Early GAATS was implemented on an IBM 1800 computer (essentially a minicomputer in a mainframe). CRT displays did not yet exist, so to allow controllers to quickly enter flight plan changes, GAATS used special panels of illuminated pushbuttons. These were cleverly designed to allow rapid flight plan modifications, including complete route changes.

Programming was carried out using punched cards and line printers, using only low-level machine instructions (assembly language) and no operating system. New functions were gradually added through yearly upgrades. In the early 1970s, GAATS was connected to the UK system at the control centre in Prestwick, Scotland, creating the first oceanic ATC data link and eliminating a large volume of voice coordination.
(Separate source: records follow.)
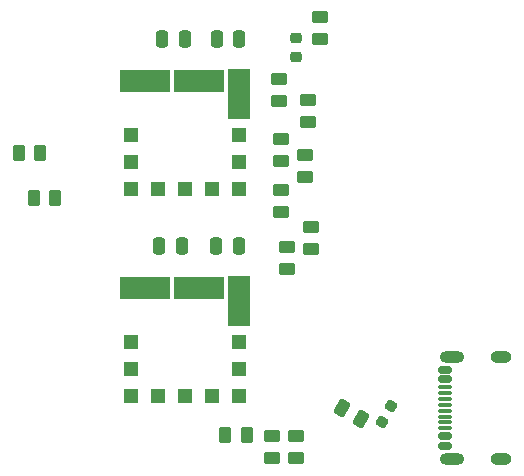
<source format=gbr>
%TF.GenerationSoftware,KiCad,Pcbnew,8.0.3*%
%TF.CreationDate,2024-06-19T18:36:13+09:00*%
%TF.ProjectId,USB_power,5553425f-706f-4776-9572-2e6b69636164,rev?*%
%TF.SameCoordinates,PX77e7cd0PY83695b8*%
%TF.FileFunction,Paste,Top*%
%TF.FilePolarity,Positive*%
%FSLAX46Y46*%
G04 Gerber Fmt 4.6, Leading zero omitted, Abs format (unit mm)*
G04 Created by KiCad (PCBNEW 8.0.3) date 2024-06-19 18:36:13*
%MOMM*%
%LPD*%
G01*
G04 APERTURE LIST*
G04 Aperture macros list*
%AMRoundRect*
0 Rectangle with rounded corners*
0 $1 Rounding radius*
0 $2 $3 $4 $5 $6 $7 $8 $9 X,Y pos of 4 corners*
0 Add a 4 corners polygon primitive as box body*
4,1,4,$2,$3,$4,$5,$6,$7,$8,$9,$2,$3,0*
0 Add four circle primitives for the rounded corners*
1,1,$1+$1,$2,$3*
1,1,$1+$1,$4,$5*
1,1,$1+$1,$6,$7*
1,1,$1+$1,$8,$9*
0 Add four rect primitives between the rounded corners*
20,1,$1+$1,$2,$3,$4,$5,0*
20,1,$1+$1,$4,$5,$6,$7,0*
20,1,$1+$1,$6,$7,$8,$9,0*
20,1,$1+$1,$8,$9,$2,$3,0*%
G04 Aperture macros list end*
%ADD10RoundRect,0.250000X-0.262500X-0.450000X0.262500X-0.450000X0.262500X0.450000X-0.262500X0.450000X0*%
%ADD11RoundRect,0.250000X-0.450000X0.262500X-0.450000X-0.262500X0.450000X-0.262500X0.450000X0.262500X0*%
%ADD12RoundRect,0.250000X0.450000X-0.262500X0.450000X0.262500X-0.450000X0.262500X-0.450000X-0.262500X0*%
%ADD13O,1.800000X1.000000*%
%ADD14O,2.100000X1.000000*%
%ADD15RoundRect,0.150000X0.425000X-0.150000X0.425000X0.150000X-0.425000X0.150000X-0.425000X-0.150000X0*%
%ADD16RoundRect,0.075000X0.500000X-0.075000X0.500000X0.075000X-0.500000X0.075000X-0.500000X-0.075000X0*%
%ADD17RoundRect,0.250000X-0.250000X-0.475000X0.250000X-0.475000X0.250000X0.475000X-0.250000X0.475000X0*%
%ADD18RoundRect,0.250000X0.250000X0.475000X-0.250000X0.475000X-0.250000X-0.475000X0.250000X-0.475000X0*%
%ADD19RoundRect,0.218750X0.112544X-0.317568X0.331294X0.061318X-0.112544X0.317568X-0.331294X-0.061318X0*%
%ADD20R,1.143000X1.143000*%
%ADD21R,1.905000X4.191000*%
%ADD22R,4.191000X1.905000*%
%ADD23RoundRect,0.250000X0.452332X0.258461X-0.002332X0.520961X-0.452332X-0.258461X0.002332X-0.520961X0*%
%ADD24RoundRect,0.218750X-0.256250X0.218750X-0.256250X-0.218750X0.256250X-0.218750X0.256250X0.218750X0*%
G04 APERTURE END LIST*
D10*
%TO.C,R14*%
X4214500Y31369000D03*
X2389500Y31369000D03*
%TD*%
%TO.C,R13*%
X2944500Y35179000D03*
X1119500Y35179000D03*
%TD*%
D11*
%TO.C,R9*%
X23170318Y39600500D03*
X23170318Y41425500D03*
%TD*%
%TO.C,R2*%
X22606000Y9374500D03*
X22606000Y11199500D03*
%TD*%
D10*
%TO.C,R1*%
X20447000Y11303000D03*
X18622000Y11303000D03*
%TD*%
D12*
%TO.C,R7*%
X25400000Y34948500D03*
X25400000Y33123500D03*
%TD*%
D13*
%TO.C,J4*%
X41969000Y17909000D03*
D14*
X37789000Y17909000D03*
D13*
X41969000Y9269000D03*
D14*
X37789000Y9269000D03*
D15*
X37214000Y10389000D03*
X37214000Y11189000D03*
D16*
X37214000Y11839000D03*
X37214000Y12839000D03*
X37214000Y14339000D03*
X37214000Y15339000D03*
D15*
X37214000Y15989000D03*
X37214000Y16789000D03*
X37214000Y16789000D03*
X37214000Y15989000D03*
D16*
X37214000Y14839000D03*
X37214000Y13839000D03*
X37214000Y13339000D03*
X37214000Y12339000D03*
D15*
X37214000Y11189000D03*
X37214000Y10389000D03*
%TD*%
D17*
%TO.C,C1*%
X14920000Y27305000D03*
X13020000Y27305000D03*
%TD*%
D18*
%TO.C,C10*%
X17917518Y44825482D03*
X19817518Y44825482D03*
%TD*%
D11*
%TO.C,R10*%
X25654000Y37822500D03*
X25654000Y39647500D03*
%TD*%
D19*
%TO.C,D1*%
X32651751Y13762996D03*
X31864249Y12399004D03*
%TD*%
D20*
%TO.C,MD2*%
X17531518Y32125482D03*
X19817518Y34411482D03*
X10673518Y34411482D03*
X10673518Y32125482D03*
X12959518Y32125482D03*
X15245518Y32125482D03*
X19817518Y32125482D03*
X19817518Y36697482D03*
D21*
X19817518Y40126482D03*
D22*
X16388518Y41269482D03*
X11816518Y41269482D03*
D20*
X10673518Y36697482D03*
%TD*%
D23*
%TO.C,R11*%
X30127248Y12624750D03*
X28546752Y13537250D03*
%TD*%
D18*
%TO.C,C5*%
X17846000Y27305000D03*
X19746000Y27305000D03*
%TD*%
D20*
%TO.C,MD1*%
X17526000Y14605000D03*
X19812000Y16891000D03*
X10668000Y16891000D03*
X10668000Y14605000D03*
X12954000Y14605000D03*
X15240000Y14605000D03*
X19812000Y14605000D03*
X19812000Y19177000D03*
D21*
X19812000Y22606000D03*
D22*
X16383000Y23749000D03*
X11811000Y23749000D03*
D20*
X10668000Y19177000D03*
%TD*%
D12*
%TO.C,R4*%
X23876000Y27201500D03*
X23876000Y25376500D03*
%TD*%
%TO.C,R5*%
X25908000Y28876000D03*
X25908000Y27051000D03*
%TD*%
D24*
%TO.C,D2*%
X24638000Y43281500D03*
X24638000Y44856500D03*
%TD*%
D12*
%TO.C,R3*%
X24638000Y11199500D03*
X24638000Y9374500D03*
%TD*%
%TO.C,R6*%
X23368000Y32027500D03*
X23368000Y30202500D03*
%TD*%
%TO.C,R8*%
X23368000Y36345500D03*
X23368000Y34520500D03*
%TD*%
%TO.C,R12*%
X26670000Y46632500D03*
X26670000Y44807500D03*
%TD*%
D17*
%TO.C,C2*%
X15179518Y44825482D03*
X13279518Y44825482D03*
%TD*%
M02*

</source>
The second version of GAATS was a complete rewrite on a modern platform: the Digital Equipment Corporation PDP-11 minicomputer running the RSX-11M operating system and programmed in the high-level language Pascal. This system became operational in 1981, with a hot cutover from the old system coinciding with the move of control centre operations to a new building. It provided CRT/keyboard text terminals for all controllers and support staff.

After several years, increasing air traffic volumes and new functionality began to tax system performance, and the PDP-11 computers were replaced with Digital Equipment MicroVAX systems. The software was ported to the VMS operating system and VAX Pascal. A subsequent hardware upgrade introduced the Compaq Alpha 1000A server. On this platform, additional functions were added, particularly data links to other facilities and systems.
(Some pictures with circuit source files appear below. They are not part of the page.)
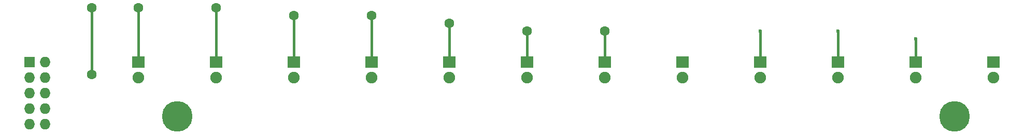
<source format=gbr>
G04 #@! TF.FileFunction,Copper,L1,Top,Signal*
%FSLAX46Y46*%
G04 Gerber Fmt 4.6, Leading zero omitted, Abs format (unit mm)*
G04 Created by KiCad (PCBNEW 4.0.2-stable) date Thursday, 11 August 2016 'amt' 11:26:03*
%MOMM*%
G01*
G04 APERTURE LIST*
%ADD10C,0.100000*%
%ADD11R,2.000000X1.900000*%
%ADD12C,1.900000*%
%ADD13R,1.727200X1.727200*%
%ADD14O,1.727200X1.727200*%
%ADD15C,5.000000*%
%ADD16C,1.600000*%
%ADD17C,0.600000*%
%ADD18C,0.400000*%
G04 APERTURE END LIST*
D10*
D11*
X63500000Y-76200000D03*
D12*
X63500000Y-78740000D03*
D11*
X76200000Y-76200000D03*
D12*
X76200000Y-78740000D03*
D11*
X88900000Y-76200000D03*
D12*
X88900000Y-78740000D03*
D11*
X101600000Y-76200000D03*
D12*
X101600000Y-78740000D03*
D11*
X114300000Y-76200000D03*
D12*
X114300000Y-78740000D03*
D11*
X127000000Y-76200000D03*
D12*
X127000000Y-78740000D03*
D11*
X139700000Y-76200000D03*
D12*
X139700000Y-78740000D03*
D11*
X152400000Y-76200000D03*
D12*
X152400000Y-78740000D03*
D11*
X165100000Y-76200000D03*
D12*
X165100000Y-78740000D03*
D11*
X177800000Y-76200000D03*
D12*
X177800000Y-78740000D03*
D11*
X190500000Y-76200000D03*
D12*
X190500000Y-78740000D03*
D11*
X203200000Y-76200000D03*
D12*
X203200000Y-78740000D03*
D13*
X45720000Y-76200000D03*
D14*
X48260000Y-76200000D03*
X45720000Y-78740000D03*
X48260000Y-78740000D03*
X45720000Y-81280000D03*
X48260000Y-81280000D03*
X45720000Y-83820000D03*
X48260000Y-83820000D03*
X45720000Y-86360000D03*
X48260000Y-86360000D03*
D15*
X69850000Y-85090000D03*
X196850000Y-85090000D03*
D16*
X127000000Y-71120000D03*
X88900000Y-68580000D03*
X101600000Y-68580000D03*
X114300000Y-69850000D03*
X55880000Y-67310000D03*
X55880000Y-78232000D03*
X139700000Y-71120000D03*
X76200000Y-67310000D03*
X63500000Y-67310000D03*
D17*
X190500000Y-72390000D03*
X177800000Y-71120000D03*
X165100000Y-71120000D03*
D18*
X127000000Y-76200000D02*
X127000000Y-71120000D01*
X139700000Y-76200000D02*
X139700000Y-71120000D01*
X88900000Y-76200000D02*
X88900000Y-68580000D01*
X101600000Y-76200000D02*
X101600000Y-68580000D01*
X114300000Y-76200000D02*
X114300000Y-69850000D01*
X55880000Y-78232000D02*
X55880000Y-67310000D01*
X76200000Y-67310000D02*
X76200000Y-76200000D01*
X63500000Y-76200000D02*
X63500000Y-67310000D01*
X190500000Y-72390000D02*
X190500000Y-76200000D01*
X177800000Y-71120000D02*
X177800000Y-76200000D01*
X165100000Y-76200000D02*
X165100000Y-71120000D01*
M02*

</source>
== World’s First Air–Ground ATC Data Link ==
As jet aircraft designs modernized in the 1980s, flight crews transitioned from three members to two, eliminating the flight engineer. This created a challenge for the critical oceanic clearance delivery process, in which ATC communicates by voice with the flight crew prior to entry into oceanic airspace to convey the full routing across the ocean. For safety reasons, two flight crew members are required to listen to the clearance, write it down, and enter it into the aircraft’s flight management system (FMS). With a two-person crew, this left no one available to actively fly the aircraft during the process.

Air Canada took the first initiative to solve this problem, working with Gander ACC to adapt their Aircraft Communications Addressing and Reporting System (ACARS) air–ground network to send oceanic clearances directly from GAATS to the aircraft. The aircraft would then send a read-back electronically for GAATS to verify. Once the clearance was confirmed, the pilot could, with the push of a button, transfer the route points directly into the FMS. Today, this process is handled more generally through Controller–Pilot Data Link Communications (CPDLC).

== Recent Upgrades ==
Around 2014, NAV CANADA implemented a major upgrade known as GAATS+. One of its most significant features was the integration of space-based ADS-B data streams, which greatly enhanced ATC services by enabling reduced aircraft separation, more responsive approval of pilot requests, improved monitoring of flight profile deviations, and better accommodation of emergency rerouting. Closer spacing of traffic allows more optimal flight trajectories in terms of route, altitude, and speed, significantly reducing fuel consumption.

Controller workstations were also enhanced with more sophisticated tools, including electronic flight strips that replaced traditional paper strips.